Tareas a realizar |
1) Según el texto sobre el reclutamiento infantil en México, ¿cuántos menores estima la REDIM que están en riesgo de ser utilizados por grupos criminales?
2) Enumera las expresiones entre comillas que, según el texto sobre el reclutamiento infantil en México, forman parte del título de los libros para sexto de primaria.
3) Prosigue el texto sobre el reclutamiento infantil en México a partir de su última oración.

Pasaje dado |
>>

Vivimos en una nación donde los juegos infantiles se han transformado en estrategias de huida, donde para muchos jóvenes las redes sociales se convierten en la puerta de entrada al crimen organizado, que los seduce, los recluta, los adiestra y los desecha hasta borrarles la infancia y convertirlos en máquinas de muerte.
“Niños halcones”. “Niños mulas”. “Niños sicarios”: son palabras que jamás debieron coexistir en la misma oración, pero que hoy forman parte del título de textos educativos que los niños reciben para el ciclo escolar de sexto de primaria en escuelas mexicanas; biblioteca que forma parte de una iniciativa de prevención a la violencia lanzada por la Fundación Reinserta. Tres libros para que las infancias, padres y maestros, aprendan y prevengan frente a las técnicas de reclutamiento que usa el crimen organizado.
La Red por los Derechos de la Infancia en México (REDIM) estima que más de 200 mil menores están en riesgo de ser utilizados por grupos criminales. Lo verdaderamente alarmante no son las cifras: es el silencio que las envuelve. Desde 2019, en la Secretaría de Seguridad y Protección Ciudadana existe un Observatorio Nacional para prevenir el reclutamiento de menores, pero, como tantas instituciones, parece más un monumento burocrático que una herramienta de rescate.
La activista Saskia Niño de Rivera lo ha dicho con crudeza: siete de cada diez jóvenes en conflicto con la ley participaron alguna vez en actividades de sicariato. Algunos sobreviven, muchos no. Y los que quedan, arrastran cicatrices que no se curan con discursos.
Hay también otro lado de la moneda, donde los niños que se convierten en daños colaterales de la violencia incesante. Ellos no la ejecutan, la padecen: por todo el país se escuchan historias donde a los menores les mataron a sus padres. Son los huérfanos de México que no lloran porque ya aprendieron que llorar no sirve.
Los niños no deberían preocuparse por marchar. No deberían tener este nivel de conciencia social ni esa carga en la mirada. No es justo. Es robarles la niñez, la inocencia y el derecho a soñar. Los niños no deberían marchar. Y sin embargo, han tomado las calles con dureza exigiendo justicia.
Pienso en la novela Heridas abiertas, de Gillian Flynn. En ella, una madre escribe una carta a su hija asesinada: “Nunca más te cantaré hasta que te duermas… te echaremos de menos, hija mía.” La ficción se convierte en espejo de una realidad que ya no distingue entre literatura y noticiero. Cada día una nueva tragedia, un nuevo nombre sustituido por una estadística. Lo más terrible: nos estamos acostumbrando. Hay comunidades enteras que han normalizado vivir en este infierno. La violencia se volvió paisaje, la impunidad costumbre, la corrupción rutina. Cerramos los ojos y decimos “así es México”, y en ese instante, algo dentro de nosotros también muere.

<<

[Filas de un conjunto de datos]
>>

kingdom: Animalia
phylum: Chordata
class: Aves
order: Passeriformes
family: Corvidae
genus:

<<

Respuestas por tarea |
1) Más de 200 mil menores.

2) "Niños halcones", "Niños mulas" y "Niños sicarios".

3)
Reaprender la empatía no es un lujo moral, es una urgencia nacional. La familia —en cualquiera de sus formas— debe volver a ser refugio. La escuela debe reconvertirse en el espacio donde se enseñe el poder de la bondad y, no por el contrario, espacios donde se perpetúan los cánones de violencia. La educación debe recuperar su sentido original: formar conciencia, no solo llenar cuadernos.
Robert Putnam escribió que el capital social se construye con confianza y reciprocidad. Hoy carecemos de ambas. Nos hemos vuelto espectadores de la tragedia ajena, indiferentes ante el dolor compartido. México no necesita más programas ni discursos: necesita más ejemplos. Víctor Lapuente lo advirtió: “Cuantas más leyes tenemos, menos ética hay”. Y es cierto. Ningún protocolo sustituirá el valor de mirar a los ojos a nuestros hijos y enseñarles con el ejemplo que la vida vale, que el respeto importa y que soñar sigue siendo un derecho.
Porque no hay herida más grande que la de un niño al que le robaron la infancia, y no hay crimen más silencioso que el de una sociedad que aprendió a vivir sin asombro ni compasión. Las infancias robadas son nuestras heridas abiertas. Mientras sigamos permitiendo que sangren en silencio, México seguirá perdiendo lo más valioso que tiene: el futuro de sus niños.
Fuentes:
https://www.eda.admin.ch/deza/es/home/partenariados-mandatos/organismos-multilaterales/organismos-onu/unicef.html#:~:text=El%20Fondo%20de%20las%20Naciones,situaciones%20de%20conflicto%20o%20emergencia.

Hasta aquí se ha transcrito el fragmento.